Once transitioned into government hands, a private sector facilities manager would be brought on board and steps would be taken to restore Sea View’s accreditation with the Centers for Medicare and Medicaid Services.

The entrance to the Sea View Nursing Home. (Photo from the St. John Tradewinds)
The entrance to the Sea View Nursing Home. (Photo from the St. John Tradewinds)

“We will close Queen Louise and expand Sea View as our long-term care facility,” the governor said. Queen Louise Home for the Aged is run by the Department of Human Services on St. Thomas.

Sea View’s hardships have been going on for at least five years, and Heath blames slow reimbursements from Human Services for making the home’s financial problems worse. The nursing home provides services for elderly residents needing long term care and, in a separate unit, for emotionally troubled youth under DHS supervision.

Heath said the payment problems existed before Hurricanes Irma and Maria hit the islands in September.

“We were not paid for the case of the adolescents with problems. … The staff was ready to walk out and that would have left the young people without supervision, and that really would have been unacceptable. finally we got a check for the first time in six months,” the nursing home owner said.

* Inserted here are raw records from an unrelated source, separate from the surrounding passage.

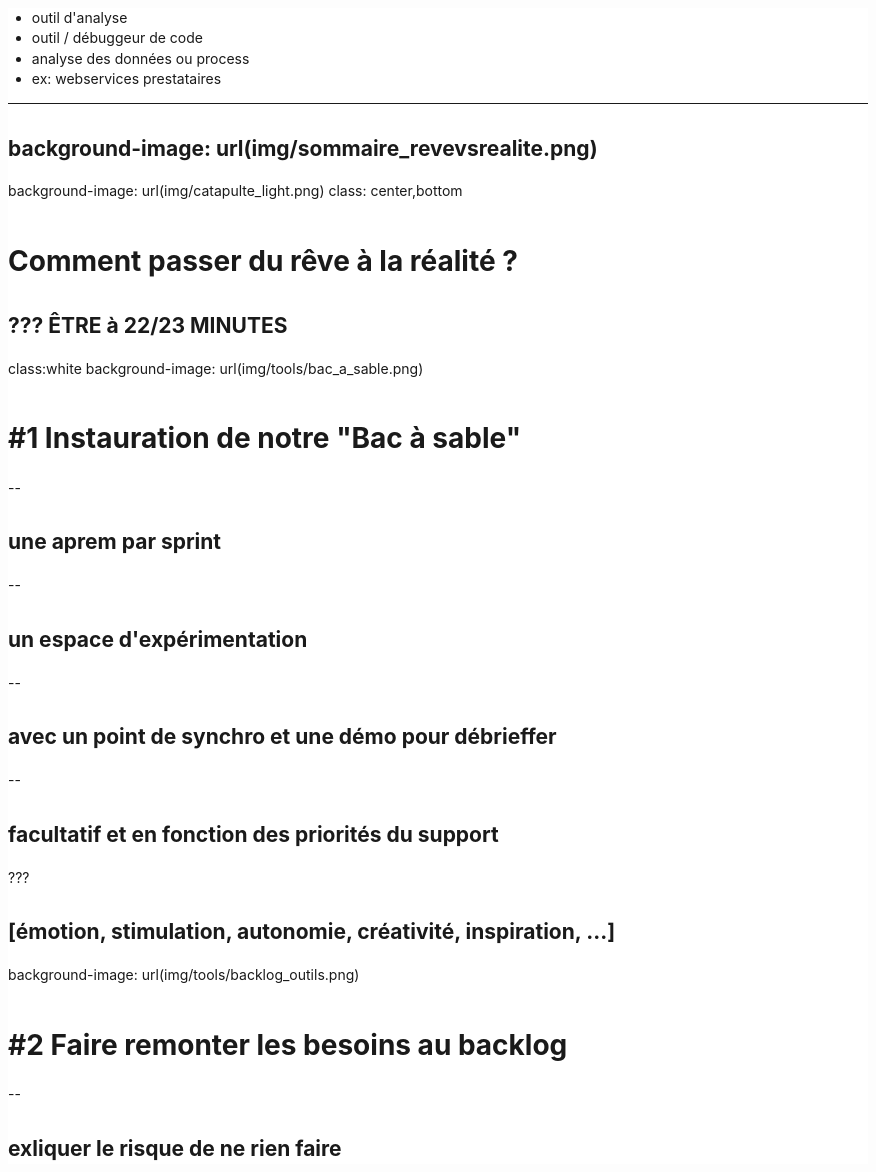 * outil d'analyse
* outil / débuggeur de code
* analyse des données ou process
* ex: webservices prestataires


---
background-image: url(img/sommaire_revevsrealite.png)
---
background-image: url(img/catapulte_light.png)
class: center,bottom

# Comment passer du rêve à la réalité ?

???
ÊTRE à 22/23 MINUTES
---
class:white
background-image: url(img/tools/bac_a_sable.png)

# #1 Instauration de notre "Bac à sable"

--

## une aprem par sprint

--

## un espace d'expérimentation

--

## avec un point de synchro et une démo pour débrieffer

--

## facultatif et en fonction des priorités du support

???

[émotion, stimulation, autonomie, créativité, inspiration, ...]
---
background-image: url(img/tools/backlog_outils.png)

# #2 Faire remonter les besoins au backlog

--

## exliquer le risque de ne rien faire
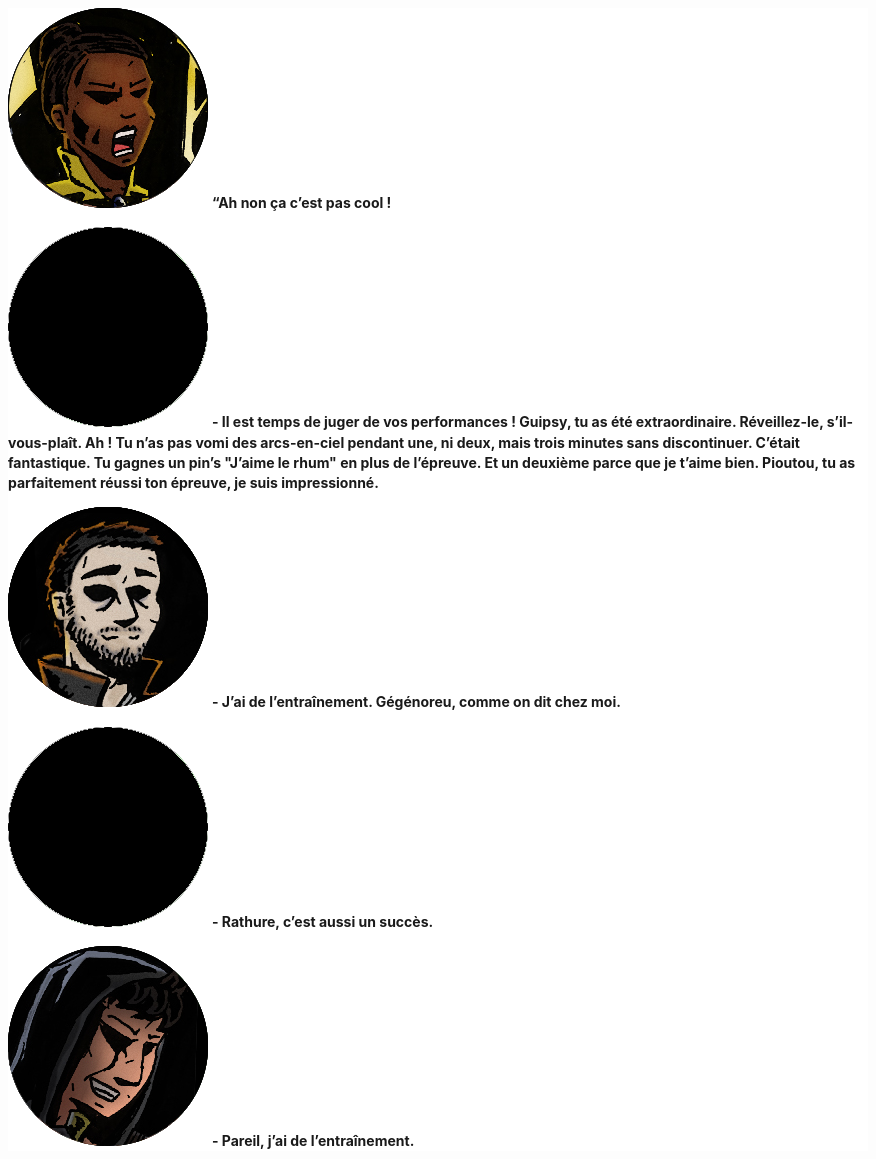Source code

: <img class="portrait" src="/images/Agalime.png"> **“Ah non ça c’est pas cool !**

<img class="portrait" src="/images/Unknown.png"> **\- Il est temps de juger de vos performances ! Guipsy, tu as été extraordinaire. Réveillez-le, s’il-vous-plaît. Ah ! Tu n’as pas vomi des arcs-en-ciel pendant une, ni deux, mais trois minutes sans discontinuer. C’était fantastique. Tu gagnes un pin’s "J’aime le rhum" en plus de l’épreuve. Et un deuxième parce que je t’aime bien. Pioutou, tu as parfaitement réussi ton épreuve, je suis impressionné.**

<img class="portrait" src="/images/Pioutou.png"> **\- J’ai de l’entraînement. Gégénoreu, comme on dit chez moi.**

<img class="portrait" src="/images/Unknown.png"> **\- Rathure, c’est aussi un succès.**

<img class="portrait" src="/images/Rathure.png"> **\- Pareil, j’ai de l’entraînement.**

Meanwhile the number of elderly and disabled long-term care patients has dwindled to 10. Heath said the 10 were evacuated to a shelter set up at Lockhart Elementary School after the hurricanes and later returned.

“There’s no place for them to go. Their families can’t take them home, so we continue to care for them,” he said. And now, since Sea View lost its federal accreditation, Medicare and Medicaid reimbursements no longer flow in.

That has left Heath to provide for the residents using his personal finances, he said.

He said he hopes talks with the governor on Friday will lead to some sort of relief.

“We had no idea that when we got started with this 25 years ago, that we would end up like this, for a needed service. And it’s still needed,” he said.

Correction: Queen Louise Home for the Aged is on St. Thomas. Queen Louise Home on St. Croix is run by Lutheran Social Services and provides services to children.